Show Notes
Filmmaker John de Graaf has been creating documentaries for over forty years. An author, filmmaker, speaker, and activist, his mission is to help cultivate a happier, healthier, and more sustainable quality of life in America. His newest film, From Sea to Shining Sea, beautifully explores the life and legacy of poet Katharine Lee Bates, who gifted the nation with “America the Beautiful.” Recently screened on Vashon, the film is also available through the King County Library system.

Over the course of his distinguished career, John has received more than 100 regional, national, and international awards, including the highest honor for legal reporting from the American Bar Association. More than a dozen of his films have aired nationally in primetime on PBS, including his 1997 hit, Affluenza.
John is also the co-founder and president of Take Back Your Time, co-founder of the Happiness Alliance, former policy director of the Simplicity Forum, and the founder of the emerging organization Make America Beautiful Again.

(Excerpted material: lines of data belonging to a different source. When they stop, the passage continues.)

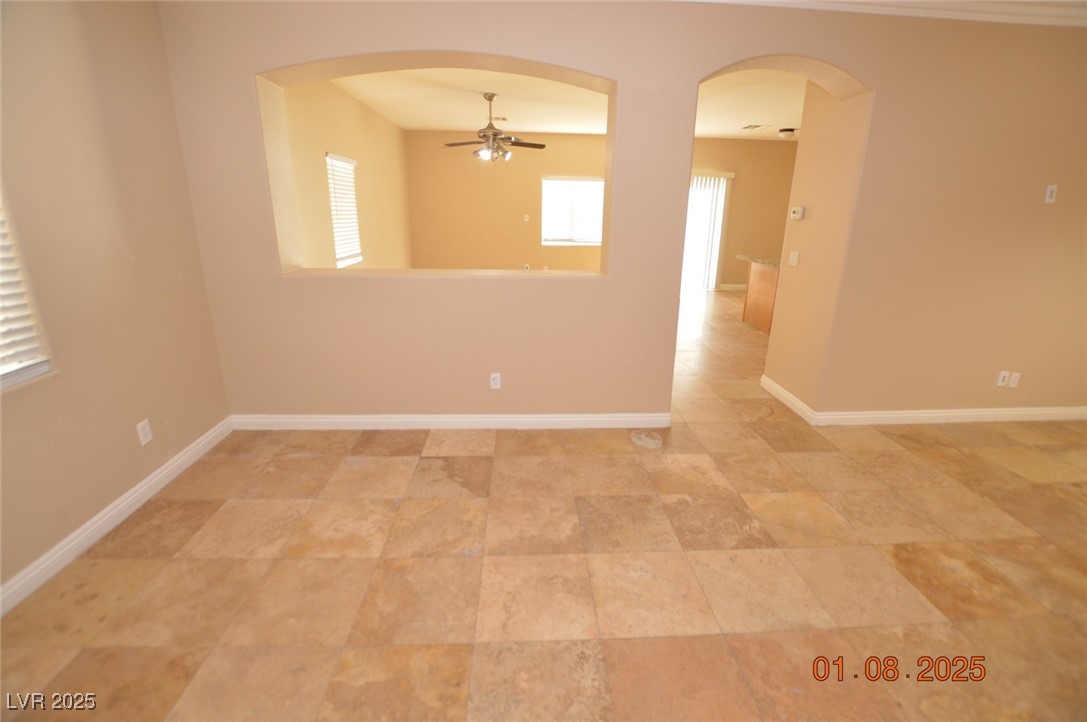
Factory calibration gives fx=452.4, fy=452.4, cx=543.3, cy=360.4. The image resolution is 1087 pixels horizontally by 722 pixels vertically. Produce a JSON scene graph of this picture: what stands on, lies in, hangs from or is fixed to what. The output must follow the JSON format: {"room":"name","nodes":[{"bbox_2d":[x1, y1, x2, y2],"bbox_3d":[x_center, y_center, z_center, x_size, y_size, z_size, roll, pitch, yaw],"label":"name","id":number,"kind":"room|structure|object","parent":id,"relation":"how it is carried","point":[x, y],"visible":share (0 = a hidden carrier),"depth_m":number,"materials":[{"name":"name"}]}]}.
{"room":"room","nodes":[
{"label":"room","id":0,"kind":"room"},
{"bbox_2d":[0,0,231,603],"bbox_3d":[-2.079,-0.190,0.827,0.168,2.738,4.248,0,18,-3],"label":"left wall","id":1,"kind":"structure","parent":0,"point":[105,502],"depth_m":2.07,"materials":[{"name":"beige paint"}]},
{"bbox_2d":[0,186,52,389],"bbox_3d":[-2.095,-0.431,1.233,0.138,1.312,1.118,0,18,-3],"label":"window","id":2,"kind":"structure","parent":1,"relation":"in","point":[1,377],"depth_m":1.79,"materials":[{"name":"white plastic"}]},
{"bbox_2d":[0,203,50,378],"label":"window blind","id":3,"kind":"object","parent":2,"relation":"attached to","point":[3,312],"visible":0.86,"depth_m":1.77,"materials":[{"name":"white plastic"}]},
{"bbox_2d":[0,417,234,616],"bbox_3d":[-2.053,1.036,1.246,0.016,0.105,4.005,0,18,-3],"label":"baseboard","id":4,"kind":"structure","parent":1,"relation":"attached to","point":[175,464],"depth_m":2.10,"materials":[{"name":"white paint"}]},
{"bbox_2d":[136,419,153,445],"bbox_3d":[-2.073,0.372,2.352,0.009,0.118,0.071,0,18,-3],"label":"wall socket","id":5,"kind":"object","parent":1,"relation":"attached to","point":[143,432],"visible":0.99,"depth_m":2.35,"materials":[{"name":"white plastic"}]},
{"bbox_2d":[284,77,411,270],"bbox_3d":[-2.366,-1.900,5.864,0.165,2.817,5.694,0,18,-3],"label":"far left wall","id":6,"kind":"structure","parent":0,"point":[369,217],"depth_m":5.23,"materials":[{"name":"beige paint"}]},
{"bbox_2d":[324,151,362,267],"bbox_3d":[-2.337,-1.725,5.220,0.128,1.245,1.016,0,18,-3],"label":"window","id":7,"kind":"structure","parent":6,"relation":"in","point":[341,266],"depth_m":5.27,"materials":[{"name":"white plastic"}]},
{"bbox_2d":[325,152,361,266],"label":"window blind","id":8,"kind":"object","parent":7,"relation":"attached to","point":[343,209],"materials":[{"name":"white plastic"}]},
{"bbox_2d":[0,288,1086,721],"bbox_3d":[1.992,0.296,4.108,8.938,0.106,10.522,0,18,-3],"label":"tile floor","id":9,"kind":"structure","parent":0,"point":[964,455],"depth_m":1.93,"materials":[{"name":"beige tile"}]},
{"bbox_2d":[742,260,779,333],"bbox_3d":[3.308,-0.855,5.951,1.212,0.915,1.235,0,18,-3],"label":"kitchen cabinet","id":10,"kind":"object","parent":9,"relation":"on","point":[768,293],"visible":0.25,"depth_m":6.00,"materials":[{"name":"brown wood"}]},
{"bbox_2d":[736,254,780,266],"bbox_3d":[3.158,-1.279,5.826,0.989,0.043,1.184,0,18,-3],"label":"countertop","id":11,"kind":"structure","parent":10,"relation":"on","point":[743,255],"depth_m":5.80,"materials":[{"name":"stone"}]},
{"bbox_2d":[334,65,808,137],"bbox_3d":[1.227,-3.245,5.591,7.400,0.122,6.142,0,18,-3],"label":"far ceiling","id":12,"kind":"structure","parent":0,"point":[722,133],"depth_m":5.66,"materials":[{"name":"paint"}]},
{"bbox_2d":[443,92,544,162],"bbox_3d":[-0.600,-2.713,5.297,1.149,0.727,1.130,-3,18,-13],"label":"ceiling fan","id":13,"kind":"object","parent":12,"relation":"hanging from","point":[490,99],"visible":1,"depth_m":5.24,"materials":[{"name":"brown metal"}]},
{"bbox_2d":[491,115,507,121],"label":"ceiling vent","id":14,"kind":"object","parent":12,"relation":"attached to","point":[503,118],"visible":0.87,"depth_m":6.66,"materials":[{"name":"metal"}]},
{"bbox_2d":[741,123,768,129],"bbox_3d":[3.204,-3.569,6.899,0.311,0.015,0.314,0,18,-3],"label":"ceiling vent","id":15,"kind":"object","parent":12,"relation":"attached to","point":[747,127],"visible":0.99,"depth_m":6.87,"materials":[{"name":"white metal"}]},
{"bbox_2d":[777,127,796,138],"bbox_3d":[3.798,-3.555,7.096,0.264,0.128,0.263,0,18,-3],"label":"ceiling light","id":16,"kind":"object","parent":12,"relation":"attached to","point":[783,133],"visible":1,"depth_m":7.02,"materials":[{"name":"white"}]},
{"bbox_2d":[403,129,795,283],"bbox_3d":[1.313,-2.695,8.470,7.492,2.825,0.172,0,18,-3],"label":"back wall","id":17,"kind":"structure","parent":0,"point":[764,148],"depth_m":8.22,"materials":[{"name":"beige paint"}]},
{"bbox_2d":[523,214,529,222],"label":"light switch","id":18,"kind":"object","parent":17,"relation":"attached to","point":[526,219],"visible":0.99,"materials":[{"name":"white plastic"}]},
{"bbox_2d":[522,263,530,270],"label":"wall outlet","id":19,"kind":"object","parent":17,"relation":"attached to","point":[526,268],"visible":0.88,"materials":[{"name":"white"}]},
{"bbox_2d":[540,177,603,246],"bbox_3d":[0.601,-2.723,8.318,1.344,1.196,0.128,0,18,-3],"label":"window","id":20,"kind":"structure","parent":17,"relation":"in","point":[596,243],"depth_m":8.32,"materials":[{"name":"white plastic"}]},
{"bbox_2d":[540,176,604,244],"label":"window blind","id":21,"kind":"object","parent":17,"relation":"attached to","point":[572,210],"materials":[{"name":"white plastic"}]},
{"bbox_2d":[682,172,731,290],"bbox_3d":[2.461,-2.376,8.600,1.946,2.148,0.086,0,18,-3],"label":"sliding door","id":22,"kind":"structure","parent":17,"relation":"in","point":[690,219],"depth_m":8.63,"materials":[{"name":"white glass"}]},
{"bbox_2d":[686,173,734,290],"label":"vertical blinds","id":23,"kind":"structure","parent":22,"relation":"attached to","point":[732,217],"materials":[{"name":"white plastic"}]},
{"bbox_2d":[718,283,747,290],"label":"baseboard","id":24,"kind":"structure","parent":17,"relation":"attached to","point":[730,287],"depth_m":8.89,"materials":[{"name":"white paint"}]},
{"bbox_2d":[161,1,1086,422],"bbox_3d":[1.424,-0.884,3.030,7.053,2.771,0.279,0,18,-3],"label":"arched wall","id":25,"kind":"structure","parent":0,"point":[862,186],"depth_m":2.88,"materials":[{"name":"beige paint"}]},
{"bbox_2d":[224,412,673,429],"bbox_3d":[-0.638,0.427,3.190,3.017,0.102,0.017,0,18,-3],"label":"baseboard","id":26,"kind":"structure","parent":25,"relation":"attached to","point":[515,419],"depth_m":3.18,"materials":[{"name":"white paint"}]},
{"bbox_2d":[489,372,501,388],"bbox_3d":[-0.334,0.141,3.128,0.070,0.117,0.009,0,18,-3],"label":"wall socket","id":27,"kind":"object","parent":25,"relation":"attached to","point":[494,382],"visible":0.99,"depth_m":3.13,"materials":[{"name":"white plastic"}]},
{"bbox_2d":[673,0,1086,27],"bbox_3d":[1.632,-1.914,2.219,6.105,0.108,1.002,0,18,-3],"label":"crown molding","id":28,"kind":"structure","parent":25,"relation":"attached to","point":[1045,11],"depth_m":2.57,"materials":[{"name":"white paint"}]},
{"bbox_2d":[756,377,1086,425],"bbox_3d":[3.405,0.345,3.614,3.050,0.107,0.633,0,18,-3],"label":"baseboard","id":29,"kind":"structure","parent":25,"relation":"attached to","point":[911,415],"depth_m":3.39,"materials":[{"name":"white paint"}]},
{"bbox_2d":[996,370,1009,387],"bbox_3d":[3.400,0.137,3.347,0.070,0.117,0.009,0,18,-3],"label":"wall socket","id":30,"kind":"object","parent":25,"relation":"attached to","point":[1000,379],"visible":0.99,"depth_m":3.34,"materials":[{"name":"white plastic"}]},
{"bbox_2d":[1008,372,1021,387],"bbox_3d":[3.509,0.143,3.371,0.071,0.116,0.009,0,18,-3],"label":"wall socket","id":31,"kind":"object","parent":25,"relation":"attached to","point":[1015,379],"visible":0.99,"depth_m":3.37,"materials":[{"name":"white plastic"}]},
{"bbox_2d":[1044,184,1057,203],"bbox_3d":[3.357,-1.104,2.993,0.068,0.115,0.012,0,18,-3],"label":"light switch","id":32,"kind":"object","parent":25,"relation":"attached to","point":[1047,198],"visible":0.99,"depth_m":2.99,"materials":[{"name":"white plastic"}]},
{"bbox_2d":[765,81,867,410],"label":"hallway wall","id":33,"kind":"structure","parent":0,"point":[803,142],"depth_m":3.33,"materials":[{"name":"beige paint"}]},
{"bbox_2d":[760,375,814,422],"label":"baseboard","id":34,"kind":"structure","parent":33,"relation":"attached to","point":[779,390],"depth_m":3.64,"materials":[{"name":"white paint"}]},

You can learn more about his work at johndegraaf.com.
America the Beautiful (the earlier documentary) can also be rented or streamed through Bullfrog Films.

From the catalogue notes:
America the Beautiful may be America’s most beloved song. But few know about the fascinating life of the writer behind it: poet, long-time professor at Wellesley College and social reformer Katharine Lee Bates.
The first words of her poem America (later set to music and called America the Beautiful) came to Bates as she surveyed the Great Plains and the Rocky Mountains from the broad summit of Colorado’s Pike’s Peak on July 22, 1893. Bates penned lyrics that reflect both a love for her country and a desire for reform. The song does not ignore the fact that the United States has often not lived up to its promises and ideals, yet it honors the unbroken chain of Americans who, living up to those ideals and loving their country deeply, strived to make it all it can be.